START Provided records
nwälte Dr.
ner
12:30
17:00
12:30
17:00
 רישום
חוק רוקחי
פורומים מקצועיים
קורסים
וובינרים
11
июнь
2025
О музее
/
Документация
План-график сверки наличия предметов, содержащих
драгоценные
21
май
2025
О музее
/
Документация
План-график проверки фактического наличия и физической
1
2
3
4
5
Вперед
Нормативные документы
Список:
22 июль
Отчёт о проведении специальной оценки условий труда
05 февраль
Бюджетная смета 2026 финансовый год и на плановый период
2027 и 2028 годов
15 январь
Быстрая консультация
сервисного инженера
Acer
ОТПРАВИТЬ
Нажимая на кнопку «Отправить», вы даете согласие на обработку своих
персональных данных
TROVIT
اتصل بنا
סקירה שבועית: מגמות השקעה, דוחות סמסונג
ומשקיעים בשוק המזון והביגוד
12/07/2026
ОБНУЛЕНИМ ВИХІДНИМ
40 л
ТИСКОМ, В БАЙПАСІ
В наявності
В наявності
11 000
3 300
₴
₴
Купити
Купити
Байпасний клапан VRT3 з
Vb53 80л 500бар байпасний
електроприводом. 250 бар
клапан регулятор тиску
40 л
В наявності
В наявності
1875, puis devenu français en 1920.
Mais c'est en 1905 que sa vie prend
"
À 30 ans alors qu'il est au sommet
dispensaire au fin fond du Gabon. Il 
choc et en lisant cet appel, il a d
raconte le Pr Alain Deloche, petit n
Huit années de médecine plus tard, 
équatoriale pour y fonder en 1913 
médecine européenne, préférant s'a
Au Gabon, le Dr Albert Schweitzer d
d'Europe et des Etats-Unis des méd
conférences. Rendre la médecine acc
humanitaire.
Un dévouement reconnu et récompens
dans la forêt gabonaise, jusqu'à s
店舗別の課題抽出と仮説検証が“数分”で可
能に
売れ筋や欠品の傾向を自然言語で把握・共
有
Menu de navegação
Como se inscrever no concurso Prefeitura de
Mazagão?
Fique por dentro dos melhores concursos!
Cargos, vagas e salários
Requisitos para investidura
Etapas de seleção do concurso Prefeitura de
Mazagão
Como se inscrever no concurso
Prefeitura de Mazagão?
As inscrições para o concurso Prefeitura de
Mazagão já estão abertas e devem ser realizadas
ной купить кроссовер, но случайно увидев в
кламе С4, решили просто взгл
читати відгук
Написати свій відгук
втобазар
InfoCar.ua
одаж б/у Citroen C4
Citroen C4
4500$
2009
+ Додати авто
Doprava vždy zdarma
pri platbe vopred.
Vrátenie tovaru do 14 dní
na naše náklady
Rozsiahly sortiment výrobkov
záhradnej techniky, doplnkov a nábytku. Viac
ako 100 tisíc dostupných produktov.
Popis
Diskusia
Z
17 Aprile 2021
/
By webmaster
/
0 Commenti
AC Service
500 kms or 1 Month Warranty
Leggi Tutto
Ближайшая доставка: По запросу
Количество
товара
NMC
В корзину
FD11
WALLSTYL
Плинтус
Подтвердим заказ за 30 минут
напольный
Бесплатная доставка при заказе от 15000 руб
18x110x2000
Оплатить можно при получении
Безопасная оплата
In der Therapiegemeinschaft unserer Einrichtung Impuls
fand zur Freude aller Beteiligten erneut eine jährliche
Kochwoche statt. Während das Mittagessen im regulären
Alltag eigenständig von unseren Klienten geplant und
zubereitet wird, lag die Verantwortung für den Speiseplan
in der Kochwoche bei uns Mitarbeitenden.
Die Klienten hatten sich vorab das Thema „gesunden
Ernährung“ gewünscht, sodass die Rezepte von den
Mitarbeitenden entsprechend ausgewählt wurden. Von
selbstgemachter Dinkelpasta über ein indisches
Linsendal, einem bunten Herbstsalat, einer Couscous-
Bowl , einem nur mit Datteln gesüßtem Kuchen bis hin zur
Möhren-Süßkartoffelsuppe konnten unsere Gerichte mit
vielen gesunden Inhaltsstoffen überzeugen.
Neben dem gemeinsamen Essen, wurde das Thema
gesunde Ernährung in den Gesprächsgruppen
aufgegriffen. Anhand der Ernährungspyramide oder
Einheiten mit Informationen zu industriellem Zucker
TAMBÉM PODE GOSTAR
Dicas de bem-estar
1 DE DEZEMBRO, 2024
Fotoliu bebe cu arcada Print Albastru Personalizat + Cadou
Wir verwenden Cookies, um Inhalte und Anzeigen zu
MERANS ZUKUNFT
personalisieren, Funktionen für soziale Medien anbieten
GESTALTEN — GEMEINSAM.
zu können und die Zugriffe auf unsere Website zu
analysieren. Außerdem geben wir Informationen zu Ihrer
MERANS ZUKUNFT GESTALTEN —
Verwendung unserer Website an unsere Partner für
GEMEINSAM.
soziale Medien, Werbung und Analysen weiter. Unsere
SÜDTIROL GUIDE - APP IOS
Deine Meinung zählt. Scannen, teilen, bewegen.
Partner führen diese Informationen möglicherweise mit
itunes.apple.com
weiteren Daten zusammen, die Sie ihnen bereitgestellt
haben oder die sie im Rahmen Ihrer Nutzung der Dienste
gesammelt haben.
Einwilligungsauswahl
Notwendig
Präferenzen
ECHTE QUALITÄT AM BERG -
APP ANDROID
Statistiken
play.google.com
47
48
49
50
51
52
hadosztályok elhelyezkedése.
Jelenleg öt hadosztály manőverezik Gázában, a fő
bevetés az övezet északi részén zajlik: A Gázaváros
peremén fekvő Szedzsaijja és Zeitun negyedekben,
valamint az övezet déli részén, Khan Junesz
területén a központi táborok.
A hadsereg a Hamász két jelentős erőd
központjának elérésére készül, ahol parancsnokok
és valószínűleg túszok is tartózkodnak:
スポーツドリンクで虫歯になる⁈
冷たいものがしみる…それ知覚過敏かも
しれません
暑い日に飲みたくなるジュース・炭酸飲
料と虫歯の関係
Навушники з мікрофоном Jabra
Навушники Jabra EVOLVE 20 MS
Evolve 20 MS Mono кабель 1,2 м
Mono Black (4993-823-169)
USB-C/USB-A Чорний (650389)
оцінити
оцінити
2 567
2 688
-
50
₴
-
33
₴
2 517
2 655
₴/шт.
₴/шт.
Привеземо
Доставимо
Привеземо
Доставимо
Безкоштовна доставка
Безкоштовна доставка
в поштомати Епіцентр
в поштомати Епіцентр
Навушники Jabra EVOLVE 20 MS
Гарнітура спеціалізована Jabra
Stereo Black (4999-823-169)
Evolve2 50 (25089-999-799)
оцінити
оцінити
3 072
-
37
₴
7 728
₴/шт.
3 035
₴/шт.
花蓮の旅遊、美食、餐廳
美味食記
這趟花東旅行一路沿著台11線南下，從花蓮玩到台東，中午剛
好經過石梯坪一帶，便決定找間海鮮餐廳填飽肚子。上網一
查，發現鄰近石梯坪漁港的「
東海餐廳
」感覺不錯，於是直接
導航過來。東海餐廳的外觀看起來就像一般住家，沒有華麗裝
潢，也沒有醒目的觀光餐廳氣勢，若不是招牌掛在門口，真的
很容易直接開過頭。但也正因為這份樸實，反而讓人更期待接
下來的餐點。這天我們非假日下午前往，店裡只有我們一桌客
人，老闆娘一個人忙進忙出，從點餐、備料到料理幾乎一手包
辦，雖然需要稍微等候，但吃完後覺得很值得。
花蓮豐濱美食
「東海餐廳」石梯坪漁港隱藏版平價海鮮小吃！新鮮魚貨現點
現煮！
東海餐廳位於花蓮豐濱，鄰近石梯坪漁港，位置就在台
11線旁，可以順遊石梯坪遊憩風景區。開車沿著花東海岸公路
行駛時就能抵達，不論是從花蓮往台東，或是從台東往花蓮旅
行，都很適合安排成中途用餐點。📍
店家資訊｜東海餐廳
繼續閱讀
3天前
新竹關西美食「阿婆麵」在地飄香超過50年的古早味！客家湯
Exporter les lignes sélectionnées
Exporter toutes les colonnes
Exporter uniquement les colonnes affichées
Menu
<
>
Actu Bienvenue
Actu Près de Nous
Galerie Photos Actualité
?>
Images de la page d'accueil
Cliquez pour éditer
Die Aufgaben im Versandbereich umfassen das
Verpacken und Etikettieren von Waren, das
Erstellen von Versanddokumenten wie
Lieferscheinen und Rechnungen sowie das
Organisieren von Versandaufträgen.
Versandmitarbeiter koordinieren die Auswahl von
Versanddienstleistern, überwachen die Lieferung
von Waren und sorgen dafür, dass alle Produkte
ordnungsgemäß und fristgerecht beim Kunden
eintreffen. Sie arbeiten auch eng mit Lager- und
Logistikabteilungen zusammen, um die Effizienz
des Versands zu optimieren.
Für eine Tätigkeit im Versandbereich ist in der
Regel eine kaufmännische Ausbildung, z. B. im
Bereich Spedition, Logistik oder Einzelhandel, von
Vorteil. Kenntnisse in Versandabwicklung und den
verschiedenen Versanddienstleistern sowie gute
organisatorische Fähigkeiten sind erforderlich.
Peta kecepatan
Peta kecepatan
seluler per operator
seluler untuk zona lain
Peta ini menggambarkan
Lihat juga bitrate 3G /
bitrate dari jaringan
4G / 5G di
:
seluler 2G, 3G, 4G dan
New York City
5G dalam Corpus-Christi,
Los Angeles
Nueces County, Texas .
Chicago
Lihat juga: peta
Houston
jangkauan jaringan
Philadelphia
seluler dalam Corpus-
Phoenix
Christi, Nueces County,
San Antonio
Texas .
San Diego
END Provided records
Problem details: Within the data above, pick out all lines holding the word "Informationen".

Your response:
Einheiten mit Informationen zu industriellem Zucker
analysieren. Außerdem geben wir Informationen zu Ihrer
Partner führen diese Informationen möglicherweise mit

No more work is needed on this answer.